:: Activity list ::
[1] Repeat the stretch of the gas reaction problem from "The resulting pressure after the reaction occurs is" through "ideal gas 1.", word for word.
[2] Reproduce the text lines of every collection entry below exactly, leaving the pictures out of your answer.

Question

A closed 1L chamber of gas undergoes the following reaction at 400 °C and 20,000 kPa: 2H2(g)+ O2(g) --> 2H2O(g) Assuming 2 mols of hydrogen gas, 1 mol of oxygen gas, a constant temperature, and no product at start, what is the resulting pressure after the reaction occurs?

Answer 1

The resulting pressure after the reaction occurs is 13,333.3333 kPa

Step-by-step explanation:

The combined gas law for an ideal gas is:

`\frac {P_1* V_1}{n_1* T_1}=\frac {P_2* V_2}{n_2* T_2}`

Where,

P₁ , V₁ , n₁ , T₁ are the pressure, volume, moles and temperature respectively of ideal gas 1.

P₂ , V₂ , n₂ , T₂ are the pressure, volume, moles and temperature respectively of ideal gas 2.

For the question, temperature stays constant and the volume ("closed chamber") are constant.

Thus, equation using for the question:

`\frac {P_1}{n_1}=\frac {P_2}{n_2}`

On the reactant side, number of moles = 2 + 1 = 3 moles

On the product side, number of moles = 2 moles

Given: P₁ = 20,000 kPa

Substituting the values and solving for P₂ gives

20,000kPa / 3 = P₂/2

P₂ = 13,333.3333 kPa

[Collection entries]

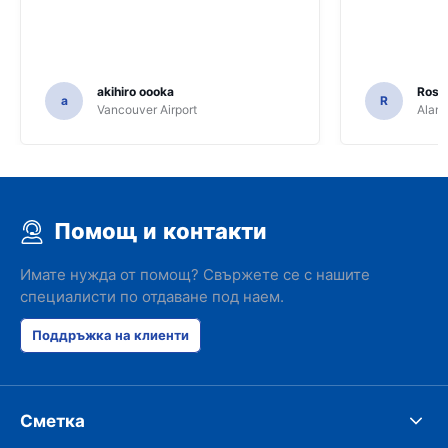
akihiro oooka
Rosar
a
R
Vancouver Airport
Alamo
Помощ и контакти
Имате нужда от помощ? Свържете се с нашите
специалисти по отдаване под наем.
Поддръжка на клиенти
Сметка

:: Answers given ::
[1]
The resulting pressure after the reaction occurs is 13,333.3333 kPa

Step-by-step explanation:

The combined gas law for an ideal gas is:

`\frac {P_1* V_1}{n_1* T_1}=\frac {P_2* V_2}{n_2* T_2}`

Where,

P₁ , V₁ , n₁ , T₁ are the pressure, volume, moles and temperature respectively of ideal gas 1.

[2]
akihiro oooka
Rosar
a
R
Vancouver Airport
Alamo
Помощ и контакти
Имате нужда от помощ? Свържете се с нашите
специалисти по отдаване под наем.
Поддръжка на клиенти
Сметка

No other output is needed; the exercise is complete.